One thing is for sure. China's population growth problem would be solved. In fact, a new population difficulty would probably emerge: rapid decline.


Via KurzweilAI.net

Posted by Phil at January 20, 2004 07:21 AM | TrackBack
Comments

While an 80% male population may never have been tried in a large geographic area, men have been confined in prisons, military settings and the like.

In prisons the result is not generally efficient or stable but brutal and "way gay" - aggressively so. The more disciplined the facility, the closer it comes to the military model - less gay, less brutal (though neither is ever completely abolished) and more stable and efficient.

One reason that society has long encouraged marriage is the civilizing influence a wife has on a husband - "All my Rowdy Friends Have Settled Down." Married guys stop living fast and hard and start contributing to society.

I'll bet this procedure becomes quite popular when the cost falls to about $5,000.

Posted by: stg at January 20, 2004 03:27 PM

I read your posting with interest because of the humanitarian work I do in China with orphans. You are correct that a gender bias has led the abandonment of hundreds of thousands of baby girls in China. China officials put the number in the orphanage system at close to 1.5 million. These children live meager lives, with little access to health care of nutrition, all because they happened to have the "misfortune" of being born female.

I do believe, however, that China has begun to realize the extent of their gender imbalance. Last August, they passed a law making the use of sonograms for sex determination illegal. What remains to be seen is whether that will simply increase the number of little girls who are abandoned at birth. They have also recently passed a revision to the one child policy in some areas which allows the family to try for a second child (a son) if their first is a girl.

I think it is far too easy to simply say that "China prefers males". All of the village people I have talked with have told me that they would love to have a daughter, also, but because of population policies, they are unable to have both. The Chinese people I have met LOVE their children, but because of ancestral beliefs and ancient practices, only a son can fully honor his parents. This is a centuries old belief that will be hard to change quickly. In one village I visited, there were 117 school children who were boys and only 26 girls.

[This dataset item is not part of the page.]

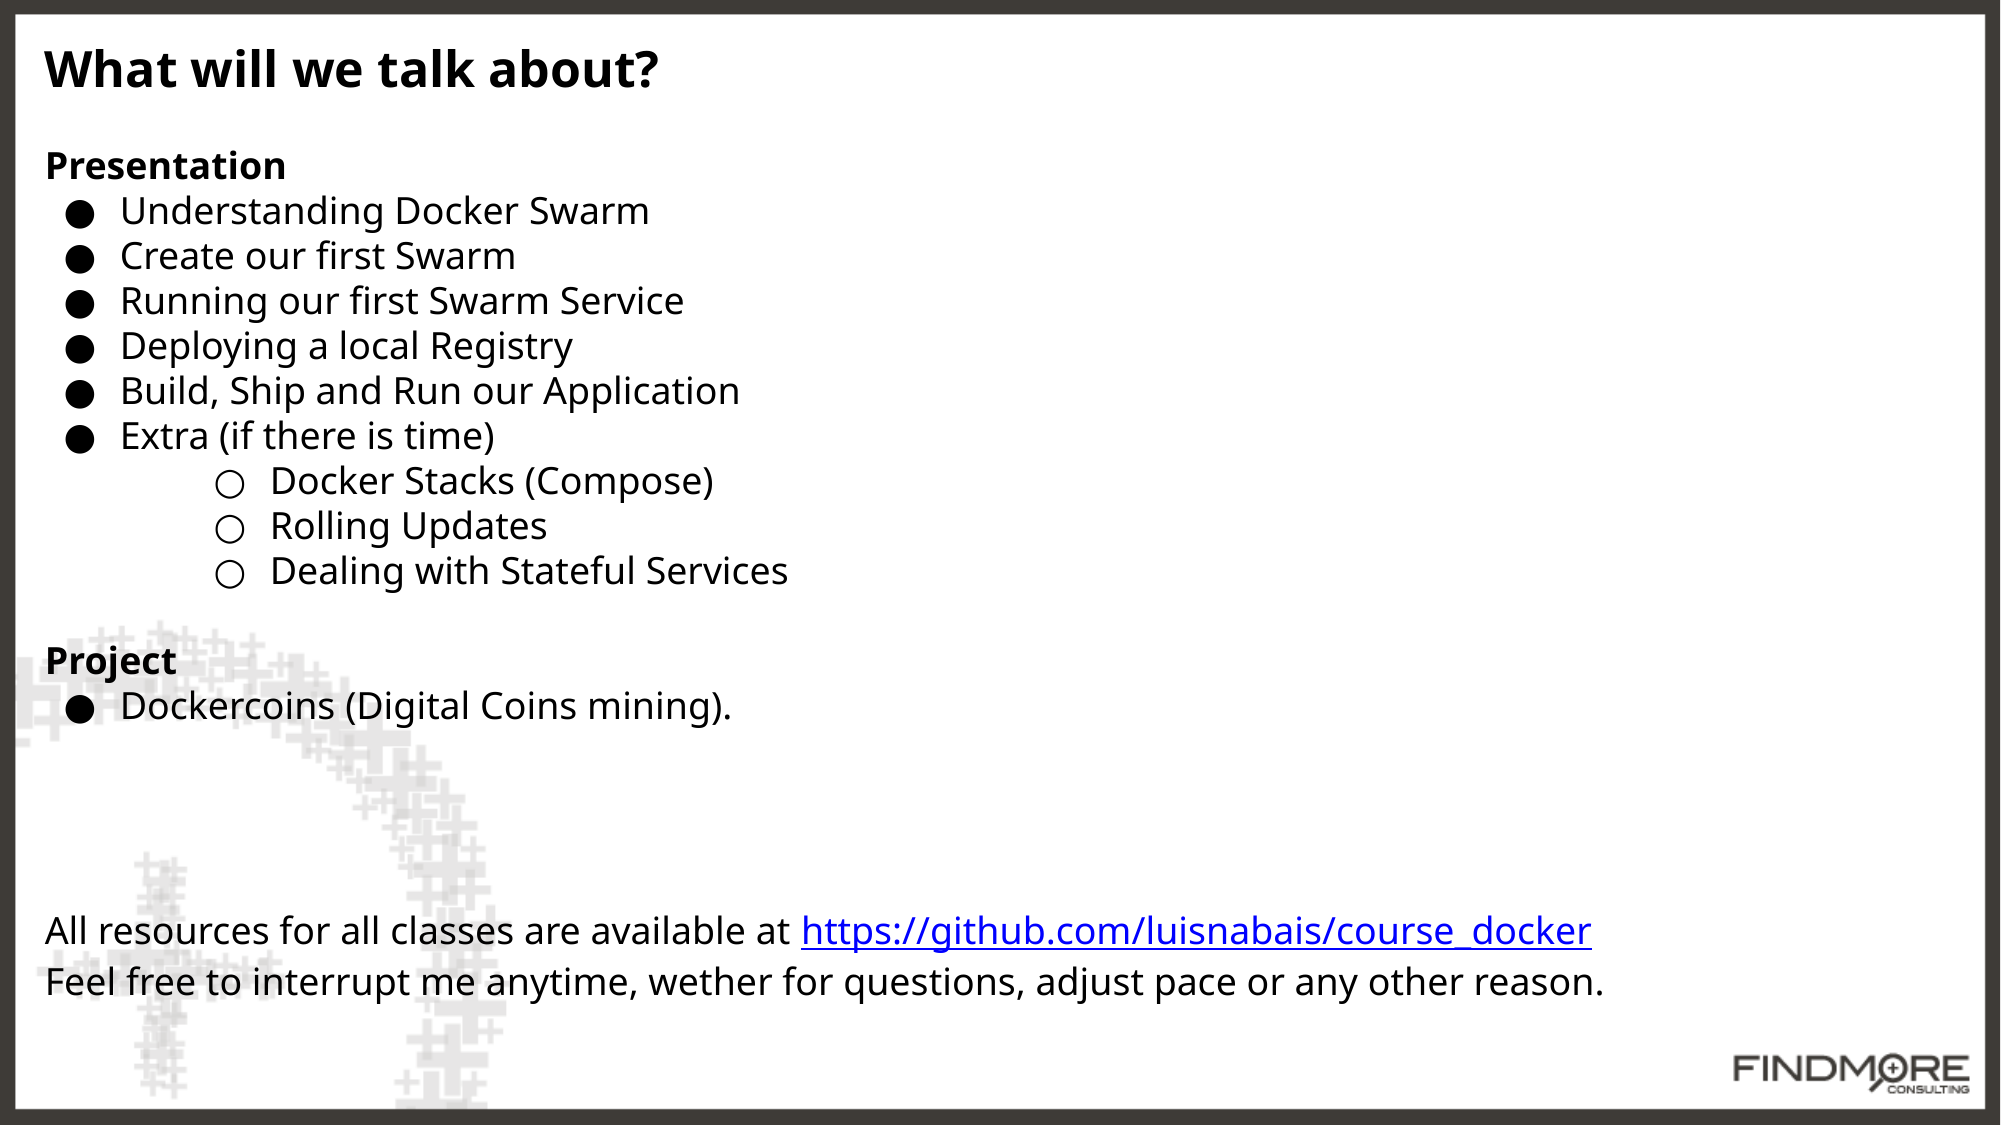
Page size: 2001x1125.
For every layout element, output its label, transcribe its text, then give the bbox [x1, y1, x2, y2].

text_box What will we talk about? Presentation Understanding Docker Swarm Create our first Swarm Running our first Swarm Service Deploying a local Registry Build, Ship and Run our Application Extra (if there is time) Docker Stacks (Compose) Rolling Updates Dealing with Stateful Services Project Dockercoins (Digital Coins mining). All resources for all classes are available at https://github.com/luisnabais/course_docker Feel free to interrupt me anytime, wether for questions, adjust pace or any other reason. [29, 29, 1965, 1054]
picture [0, 0, 2001, 1125]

Unfortunately, this ancient belief also means there are thousands of orphanages filled with beautiful little girls who were abandoned solely for being female. These children came into the world only to be left behind. They are my passion and my calling. The Chinese government has asked me to help them start a national Orphan Relief Fund for these kids, and I have spent my last year working night and day to help make it happen. Being born a girl in China is strike one, but being an orphan usually means strike two and three combined. It is my sincerest wish that through this new fund, we can show the world how very much these little girls can contribute to the world if only given a chance.

Amy Eldridge
Director, Love Without Boundaries
http://www.lovewithoutboundaries.com
EVERY child counts

Posted by: Amy Eldridge at January 20, 2004 04:02 PM

I seem to recall hearing that alpha males (ie, the dominant males of society) are very conservative. Ie, they're at the top of society and don't have a good reason to disrupt the structure. On the other hand, the lower rung males are much more likely to embrace technologies or beliefs that disrupt society because that gives them a crack at the top.

China and other such nations will experience problems with high proportions of males. That means something will happen whether it be social upheaval, massive social control, importing lots of females (or perhaps increasing the birth rate of females) to address the imbalance, or perhaps the economy or weird social mores will provide an outlet. Something will happen.